Artangel | London | James Lingwood | Michael Morris

Brightening The Dark

by Melissa Chessher


Like all of Artangel's projects, Night Haunts began with a series of conversations between the project creator (in this case, Sandhu); the group's codirectors, James Lingwood and Michael Morris; and Cathy Haynes, head of Artangel's Nights of London program. "Artangel's basic remit is to find ways of encouraging some of the most brilliant and original artists working today to kind of step out and into different kinds of public spotlights and realize their dream project," says Lingwood. "They are not projects that sit easily within a more conventional gallery space or theater space. Artangel's place in London is to try and offer artists with very distinctive voices a very distinctive place for that work to be made."

That philosophy has yielded some marvelous results. Since 1991, four artists who worked on Artangel projects have gone on to win the Turner Prize, an annual award given to a British visual artist under the age of 50 and one of the United Kingdom's most-publicized prizes.

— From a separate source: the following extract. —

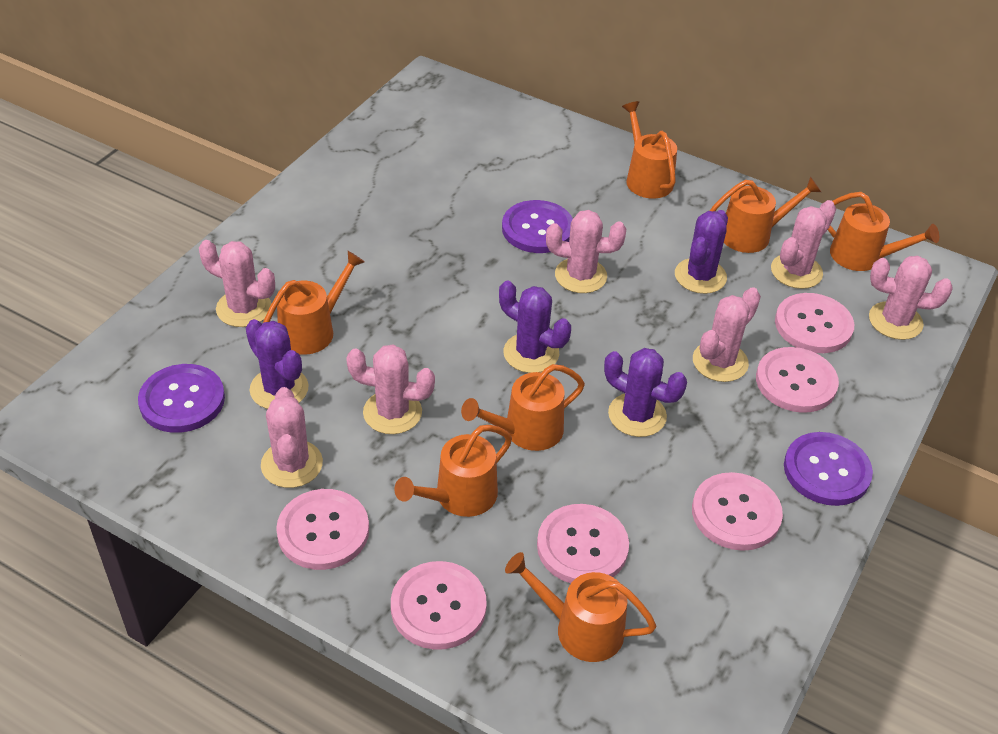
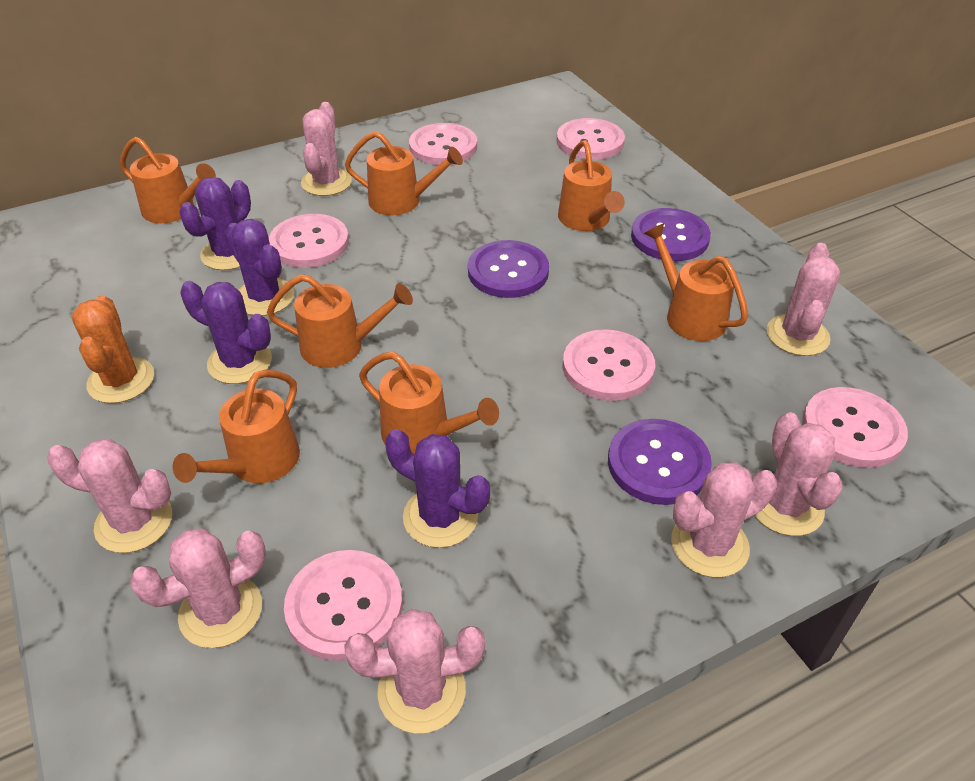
orange cactus: none = 0 -> [72,295,154,403] = 1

Artangel worked with filmmaker Matthew Barney on the first of the Cremaster films; Jeremy Deller on The Battle of Orgreave, a critically acclaimed remake of a famous miners' strike; and Rachel Whiteread on House, a public sculpture of a Victorian terraced house in London's East End.

"Artangel crept up on us all like a thief in the night. Suddenly, they were robbing us of all our old and familiar ideas about what art in public spaces could be," Cook says. "I don't think it's an exaggeration to say that a project like Francis Alÿs's Seven Walks [which explored the everyday rituals and habits of the metropolis] last year helps to change the way you feel London. In some ways, it also makes you remap the city, compelling you to look again at familiar spaces and leading you off in all manner of undiscovered corners."